En termes de montants, on observe que les caisses d'allocations familiales ont réclamé des indus pour 2,5 millions d'euros en 2009 et en 2010, pour 1,6 million d'euros provenant d'erreurs administratives, soit une moyenne annuelle de plus de 2 millions d'euros.

Si les caisses doivent, à l'avenir, imputer ces montants à leur fonds de réserve et compte tenu du fait que le total des fonds de réserve de l'ensemble des caisses d'allocations familiales se monte à 13,6 millions d'euros, on peut prévoir que ces fonds deviendront globalement négatifs au bout de huit ans. Certaines caisses seront déjà confrontées â un fonds de réserve en négatif après quelques années, et d'autres à plus long terme.

L'ONAFTS tente donc aujourd'hui de maintenir l'équilibre délicat entre la stabilité financière pour les familles, la charge pour la gestion financière globale et la santé financière des caisses d'allocations familiales, qui doivent assurer leur subsistance.

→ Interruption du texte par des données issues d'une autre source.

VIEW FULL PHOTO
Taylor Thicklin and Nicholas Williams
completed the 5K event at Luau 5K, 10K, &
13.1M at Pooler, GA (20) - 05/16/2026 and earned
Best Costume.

Cet équilibre pourra être préservé pour autant que soient prises, d'une part, des mesures tendant à réduire et à maîtriser les causes des paiements indus et, d'autre part, des mesures correctrices pour le financement des fonds de réserve.

L'Office a déjà dégagé des pistes dans le cadre d'une réflexion globale du Comité de gestion qui devraient permettre, à terme, une simplification des conditions d'octroi des allocations familiales et ainsi remédier aux causes les plus importantes de la comptabilisation d'un indu en raison d'une erreur de l'administration.

Cette réforme importante et complexe justifie que l'Office prenne un certain temps pour proposer la réforme législative attendue par le public suite à l'arrêt de la Cour constitutionnelle.

Il y a effectivement eu des recours, que ce soit à l'encontre d'une décision de récupération de l'Office ou de décisions des caisses. L'ONAFTS n'est, cependant, pas en mesure d'en donner le nombre exact. Toutefois sachez que le secteur des allocations familiales, dans ce type de dossiers, a pour attitude générale et convenue de s'en référer à justice et de ne pas interjeter appel.

Mme Fabienne Winckel (PS). - Je remercie la ministre pour sa réponse. Ce sont les familles qui « paient les pots cassés » des erreurs de l'administration. Simplifier l'octroi des allocations familiales, c'est prendre la bonne direction pour éviter le type de problème dont nous venons de parler. Mais je serais intéressée d'en savoir plus sur les propositions de réformes. Je reviendrai donc sur le sujet.